● **EXERCISE GOAL**
Decide whether each statement below agrees with the forum post about the system crashes, answering yes or no and quoting the deciding words of the post: (a) memtest found no problems with the RAM; (b) the system is also unstable under heavier load in Windows; (c) temperatures are high when the problem occurs.

● **EXTRACT PROVIDED**
↓↓↓

I’ve spent weeks searching for an answer and trying different fixes, but at best I’ve reduced the frequency of it happening and even that I’m dubious of, since it seems so random.
-
journalctl has absolutely nothing at all from when it happens, except one time where it managed to log that the kernel lost contact with the GPU in the seconds before the system went down - after undervolting and underclocking the GPU that message hasn’t happened since.
-
there’s no crash log from it either.
-
memtest declared there were no problems with the RAM.
-
I’ve been watching sysinfo and corectrl like a hawk and CPU, RAM, and VRAM usage is all well within normal levels when it happens, temperatures are low across the board.
-
the same system has been 100% stable and completely fine running under heavier load for hours at a time in windows.
-
I’ve followed AMD’s instructions for making sure the GPU drivers are what they should be for this, and the kernel is a version that’s supposed to be correct and stable for those drivers as well.

↑↑↑

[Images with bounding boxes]
↓↓↓

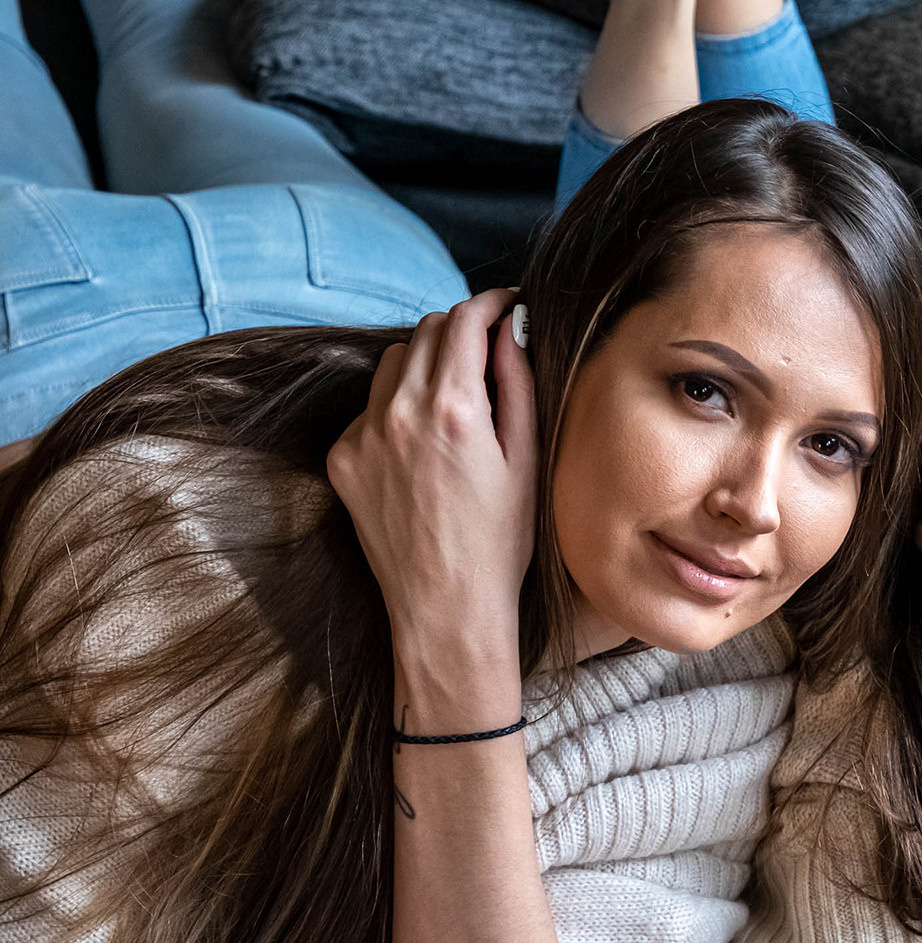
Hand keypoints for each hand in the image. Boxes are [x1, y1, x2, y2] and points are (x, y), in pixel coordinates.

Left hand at [326, 289, 537, 707]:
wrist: (447, 608)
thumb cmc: (501, 543)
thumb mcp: (527, 461)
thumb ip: (517, 385)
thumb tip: (510, 330)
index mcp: (453, 409)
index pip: (464, 320)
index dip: (489, 303)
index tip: (507, 305)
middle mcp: (399, 413)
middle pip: (426, 331)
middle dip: (459, 331)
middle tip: (488, 352)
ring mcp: (363, 436)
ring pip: (393, 362)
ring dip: (424, 364)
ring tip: (456, 401)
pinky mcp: (342, 459)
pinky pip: (371, 407)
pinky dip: (398, 408)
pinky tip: (424, 447)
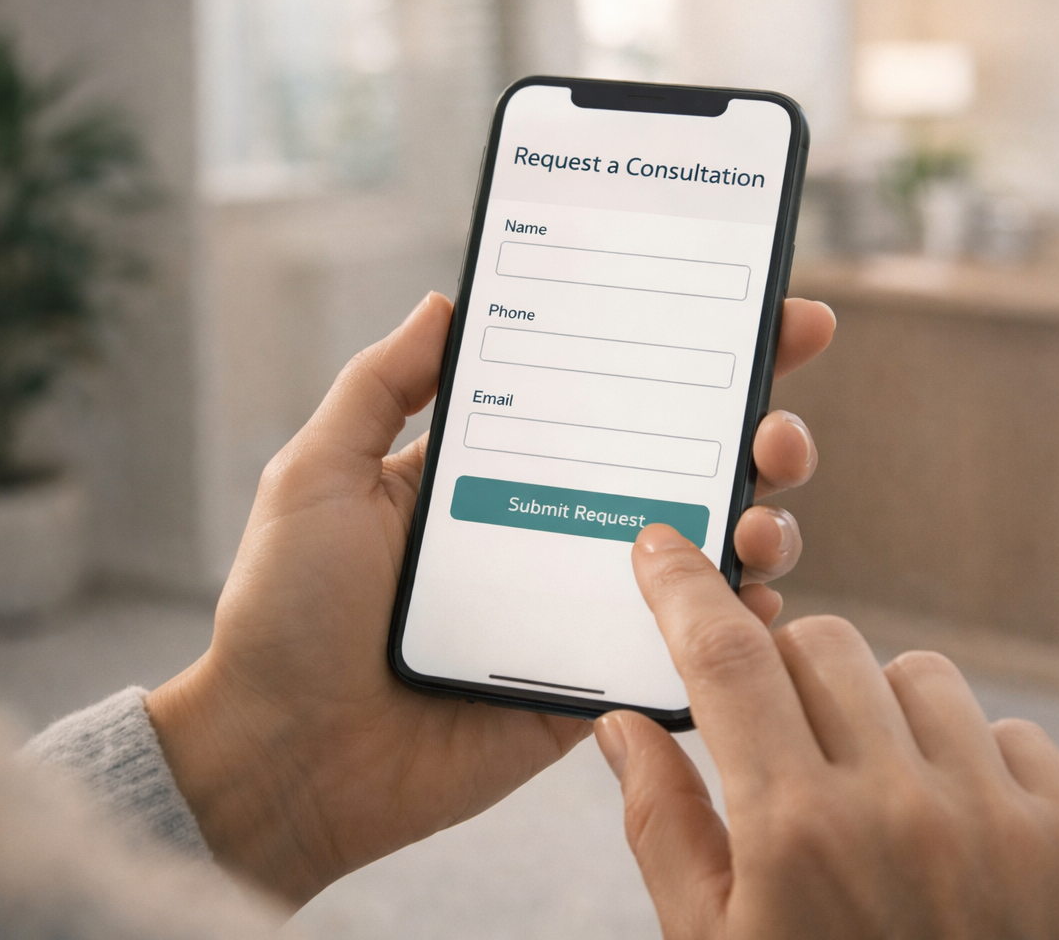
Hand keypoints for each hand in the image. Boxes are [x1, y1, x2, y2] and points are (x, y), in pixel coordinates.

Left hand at [146, 291, 835, 904]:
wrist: (281, 757)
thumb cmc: (286, 612)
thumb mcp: (318, 475)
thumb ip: (381, 386)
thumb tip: (444, 301)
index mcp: (503, 472)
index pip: (615, 397)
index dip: (697, 355)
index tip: (771, 316)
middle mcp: (558, 526)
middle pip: (686, 466)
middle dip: (758, 433)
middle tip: (777, 429)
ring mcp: (583, 607)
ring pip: (704, 552)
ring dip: (761, 522)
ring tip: (760, 517)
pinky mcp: (592, 682)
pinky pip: (686, 647)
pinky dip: (738, 620)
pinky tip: (755, 596)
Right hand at [595, 524, 1058, 939]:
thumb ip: (666, 832)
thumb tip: (623, 727)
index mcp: (794, 835)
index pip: (726, 660)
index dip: (685, 589)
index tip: (663, 548)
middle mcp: (900, 807)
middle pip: (825, 645)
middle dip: (785, 671)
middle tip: (777, 735)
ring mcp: (1000, 818)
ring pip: (919, 676)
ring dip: (879, 713)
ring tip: (872, 796)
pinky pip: (1009, 733)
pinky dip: (968, 762)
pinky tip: (951, 835)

↑↑↑

● **TASK ANSWER**
(a) Yes: "memtest declared there were no problems with the RAM."
(b) No: "the same system has been 100% stable and completely fine running under heavier load for hours at a time in windows."
(c) No: "temperatures are low across the board."